WORK ITEM
Reproduce exactly the lines from the one containing "Assistência Técnica Microondas Vila Marilena" through the last line of the data, both ends included.

DATA RECORDS
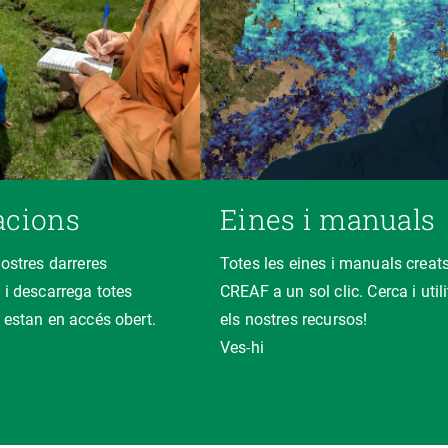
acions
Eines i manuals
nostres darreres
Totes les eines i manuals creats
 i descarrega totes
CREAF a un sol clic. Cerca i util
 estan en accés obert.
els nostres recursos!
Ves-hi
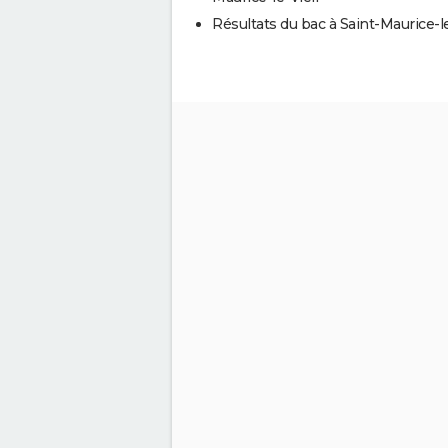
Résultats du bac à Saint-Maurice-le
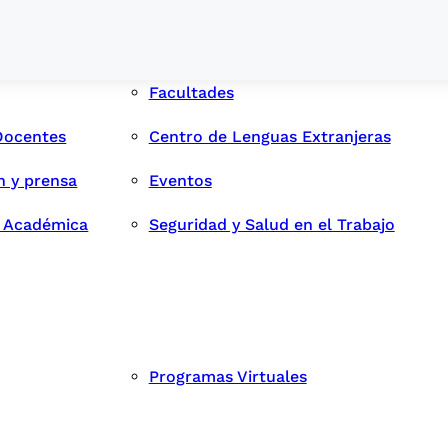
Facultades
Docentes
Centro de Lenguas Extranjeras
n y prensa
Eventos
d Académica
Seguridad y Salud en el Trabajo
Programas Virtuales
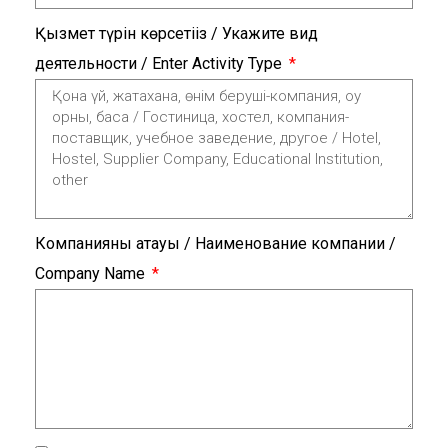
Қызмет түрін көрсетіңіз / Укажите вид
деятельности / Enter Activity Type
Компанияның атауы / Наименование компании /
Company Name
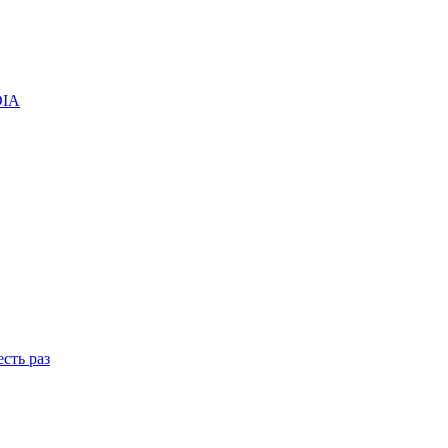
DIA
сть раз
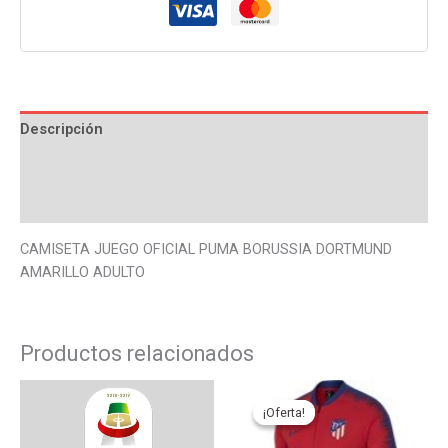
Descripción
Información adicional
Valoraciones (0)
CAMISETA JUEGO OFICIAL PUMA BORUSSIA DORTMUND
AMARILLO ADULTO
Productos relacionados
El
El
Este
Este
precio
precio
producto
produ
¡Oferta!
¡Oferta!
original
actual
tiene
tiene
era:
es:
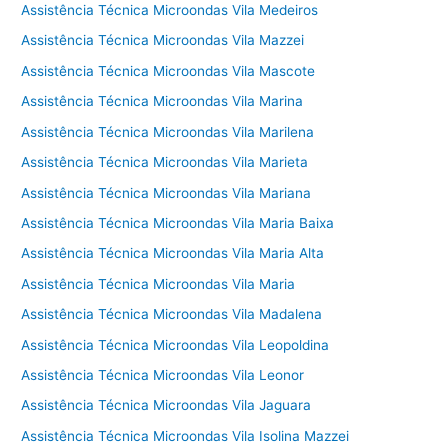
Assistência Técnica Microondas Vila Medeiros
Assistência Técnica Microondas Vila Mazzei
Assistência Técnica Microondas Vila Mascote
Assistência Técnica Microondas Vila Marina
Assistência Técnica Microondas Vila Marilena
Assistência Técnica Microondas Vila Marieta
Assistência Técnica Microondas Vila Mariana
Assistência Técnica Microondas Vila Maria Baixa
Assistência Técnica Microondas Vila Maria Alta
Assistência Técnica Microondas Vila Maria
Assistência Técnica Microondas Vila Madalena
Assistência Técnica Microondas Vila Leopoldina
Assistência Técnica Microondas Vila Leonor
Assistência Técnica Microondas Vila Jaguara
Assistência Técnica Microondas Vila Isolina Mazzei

COMPLETED TASK
Assistência Técnica Microondas Vila Marilena
Assistência Técnica Microondas Vila Marieta
Assistência Técnica Microondas Vila Mariana
Assistência Técnica Microondas Vila Maria Baixa
Assistência Técnica Microondas Vila Maria Alta
Assistência Técnica Microondas Vila Maria
Assistência Técnica Microondas Vila Madalena
Assistência Técnica Microondas Vila Leopoldina
Assistência Técnica Microondas Vila Leonor
Assistência Técnica Microondas Vila Jaguara
Assistência Técnica Microondas Vila Isolina Mazzei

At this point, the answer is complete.